MDB-79. THE DEUBIQUITINATING ENZYME USP7 COOPERATES WITH SONIC HEDGEHOG SIGNALING TO PROMOTE MEDULLOBLASTOMA

Abstract

Abstract BACKGROUND Constitutive activation of the Sonic Hedgehog (SHH) signaling pathway during cerebellar development may lead to medulloblastoma (MB), one of the most common malignant pediatric brain tumor. Clinically, SHH-MB with mutations downstream of SMO or TP53-mutated are a real challenge and alternative targeted therapies are sorely needed for this group of patients. In SHH-MB, the transcription factor Atoh1 is constitutively overexpressed and essential for tumor initiation and progression. Previous work demonstrated that proteasomal-mediated degradation of Atoh1 induces tumor regression in vitro and in vivo, therefore deciphering mechanisms controlling Atoh1 stabilization should provide new avenues for drug development in SHH-MB. METHODS Using a proteomic approach, we identified the deubiquitinating enzyme Usp7 as a positive regulator of Atoh1 in MB cells. We then applied a SILAC-based quantitative ubiquitinomics to investigate the Usp7 target landscape in SHH-MB. We also employed several biochemical approaches to demonstrate the functional interaction between Atoh1 and Usp7 in SHH-MB. In parallel, we validated the impact of Usp7 depletion in vitro and in vivo using relevant SHH-MB models. Last, we investigated large transcriptomic and proteomic datasets to unveil the prognostic value of Usp7 in SHH-MB human tumors.
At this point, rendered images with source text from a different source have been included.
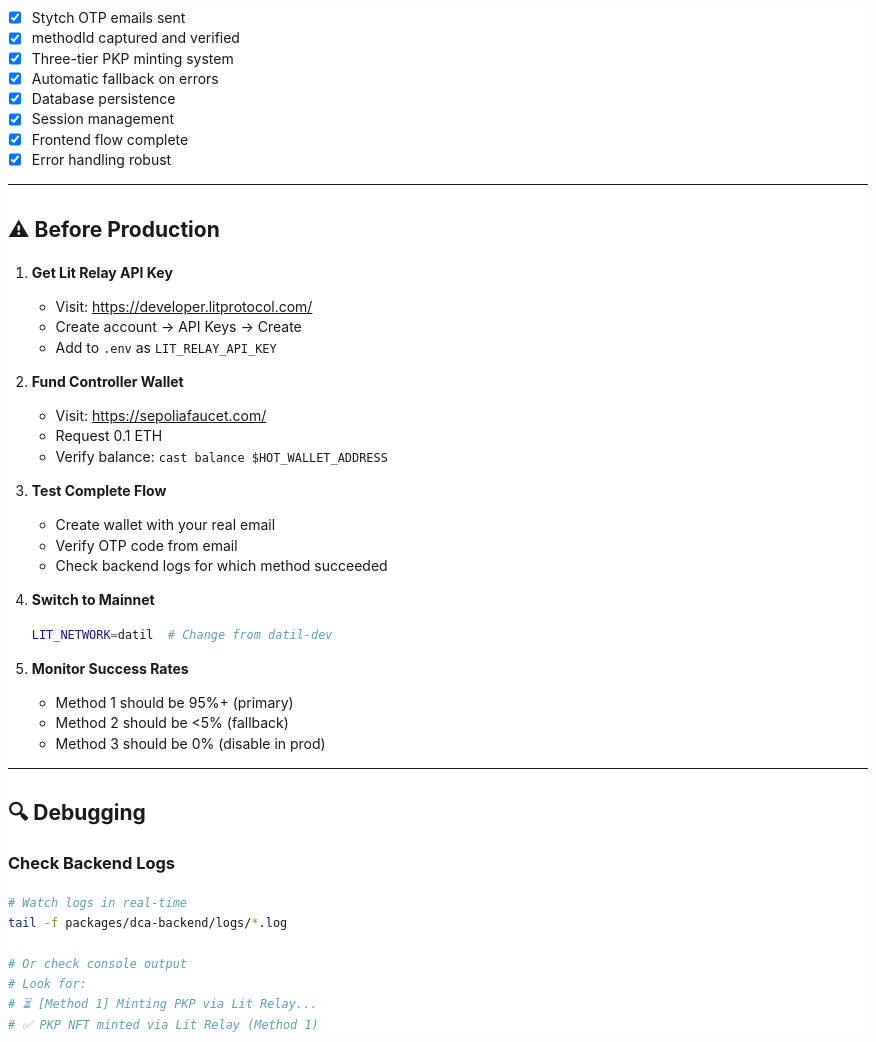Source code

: - [x] Stytch OTP emails sent
- [x] methodId captured and verified
- [x] Three-tier PKP minting system
- [x] Automatic fallback on errors
- [x] Database persistence
- [x] Session management
- [x] Frontend flow complete
- [x] Error handling robust

---

## ⚠️ Before Production

1. **Get Lit Relay API Key**

   - Visit: https://developer.litprotocol.com/
   - Create account → API Keys → Create
   - Add to `.env` as `LIT_RELAY_API_KEY`

2. **Fund Controller Wallet**

   - Visit: https://sepoliafaucet.com/
   - Request 0.1 ETH
   - Verify balance: `cast balance $HOT_WALLET_ADDRESS`

3. **Test Complete Flow**

   - Create wallet with your real email
   - Verify OTP code from email
   - Check backend logs for which method succeeded

4. **Switch to Mainnet**

   ```bash
   LIT_NETWORK=datil  # Change from datil-dev
   ```

5. **Monitor Success Rates**
   - Method 1 should be 95%+ (primary)
   - Method 2 should be <5% (fallback)
   - Method 3 should be 0% (disable in prod)

---

## 🔍 Debugging

### Check Backend Logs

```bash
# Watch logs in real-time
tail -f packages/dca-backend/logs/*.log

# Or check console output
# Look for:
# ⏳ [Method 1] Minting PKP via Lit Relay...
# ✅ PKP NFT minted via Lit Relay (Method 1)
```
RESULTS We demonstrate that Usp7 binds and accumulates Atoh1 protein by counteracting its ubiquitylation. Post-natal electroporation in vivo directly into the developing cerebella also indicates that overexpression of Usp7 promotes proliferation, whereas in the absence of Atoh1 Usp7 was no longer able to spread cell growth, demonstrating a functional link between the Usp7-Atoh1 axis. In vivo, disruption of Usp7 expression in SHH-MB blocks tumor proliferation. Pharmacological inhibition of Usp7 triggers tumor growth in a syngeneic SHH MB mouse model. Lastly, SHH-MB cells with either TP53 or SMO downstream mutations are sensitive to Usp7 inhibition. CONCLUSIONS Overall, our data pinpoint Usp7 as a promising target against Atoh1, a master regulator of SHH-MB.